A pergunta pode parecer despropositada, herege ou sensacionalista, mas é o que propõe um novo reality show criado pelo grupo espanhol Secuoya, que foi selecionado recentemente na mais importante feira de televisão e cinema do mundo, a Mipcom, que acontece anualmente em Cannes, na França.
Isso significa que num futuro breve poderemos assistir a uma nova espécie de Big Brother, na qual os intrépidos participantes invadirão sua telinha dispostos a vender a alma para qualquer telespectador que quiser comprá-la.
O programa, que se chamará Soul Out, propõe que os participantes vendam a alma em troca de algo que anseiem muito obter, como um carro esportivo, férias numa praia paradisíaca ou um encontro com seu artista preferido. Quem comprará a alma desses participantes serão os telespectadores, que através de um aplicativo de celular ou computador poderão fazer doações para que o sonho se concretize. Em troca disso, os participantes deverão realizar tarefas que denotem esforço, superação e renúncia.
A premissa do programa é que para realizar os sonhos de suas vidas os participantes estariam dispostos a qualquer coisa, o que inclui vender a própria alma. E quem compra a alma desse participante poderia exigir qualquer tipo de contrapartida, ainda que não fique muito claro até onde pode se estender esse cipoal de exigências.
Raul Berdonés, presidente do grupo televisivo Secuoya, tenta explicar a novidade:
“Nosso maior desafio era trabalhar com um conceito tão abstrato quanto a alma. Nossa obsessão foi converter o mito de Fausto em um reality onde tanto os participantes quanto a audiência tenham a sensação de estar perdendo ou comprando algo: a alma. Queríamos também nos despojar de qualquer conotação religiosa, literária ou mefistotélica. Aqui o participante vende e o telespectador compra. Simples assim. O programa é uma mera ferramenta para que o participante possa alcançar seu objetivo”.
Não me convenceu. Muito lero lero pra pouco conteúdo. Parece aqueles discursos empolados do Pedro Bial no BBB com pretensões metafisolóficas, filés empanados de vento com cobertura de asneira ralada.
No fundo, apenas mais uma tentativa esperta de industrializar qualquer coisa que gere polêmica, publicidade e dinheiro.
No início dessa febre idiota dos realities, admito que até achei interessante o formato do pioneiro “No limite”, uma espécie de experimento sociológico eletrônico, para ver como as pessoas se comportariam sob circunstâncias extremas. Mas o formato se desgastou, descambou para experiências esdrúxulas de mau gosto explícito (como instigar os famélicos participantes a comer olho de cabra) e para variantes bregas e acéfalas, como as casas ou fazendas com artistas e os BBB’s da vida.

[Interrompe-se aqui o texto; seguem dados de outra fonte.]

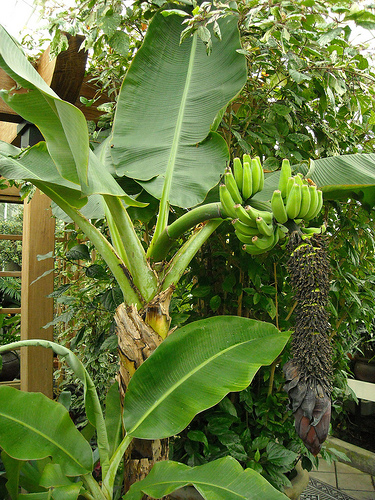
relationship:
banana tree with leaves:
[0, 21, 315, 497] [16, 0, 255, 211]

Todo mundo quer mesmo dar uma espiadinha na vida do outro, seja no Facebook ou no BBB? De onde vem e pra onde vai esse culto idiota ao bisbilhotismo? Que tal bisbilhotar bibliotecas, enciclopédias e dar uma melhorada na própria capacidade intelectual que anda pra lá de rasteira?
Seja como for, embora não concorde com o absolutismo da frase, dizem que todo homem tem seu preço. Aliás, parece que algumas mulheres também.
Pra quem não lembra, em 2012, a brasileira Catarina Migliorini foi notícia em todo o mundo quando resolveu leiloar a própria virgindade. Pois é. Segundo consta, um japonês de 53 anos venceu o leilão, com o inacreditável lance de 780.000 dólares. Só que a moça teria sido rude e insensível com o pobre bilionário nipônico no jantar do primeiro encontro, e o abastado (mas nada abestado) samurai desistiu de consumir o sushi da moça, sustando o cheque repleto de zeros. Depois disso, a maluquete ainda posou para a Playboy e colocou a virgindade novamente a leilão. Começou pedindo um milhão e meio, dizem que depois estava aceitando 100 mil. Não sei no que deu (ou não deu), mas uma hora fatalmente encontrará seu merecido preço.
O fato é que já estamos vendendo quase tudo.
Em 2012, Wang, um adolescente chinês da paupérrima província de Anhui, vendeu o próprio rim para comprar um Ipad e um Iphone. É que a miséria às vezes não se contenta em extirpar apenas a dignidade de alguns seres humanos. Tem que extirpar os rins também.
Mas qual o limite? Até onde podemos ir nesse reality show de horrores?
Já vendemos nosso tempo. Nosso corpo. Nossa dignidade. Nossos rins. Nesse ritmo, vender a própria alma parece apenas o desfecho inevitável dessa triste jornada rumo ao abismo de nós mesmos.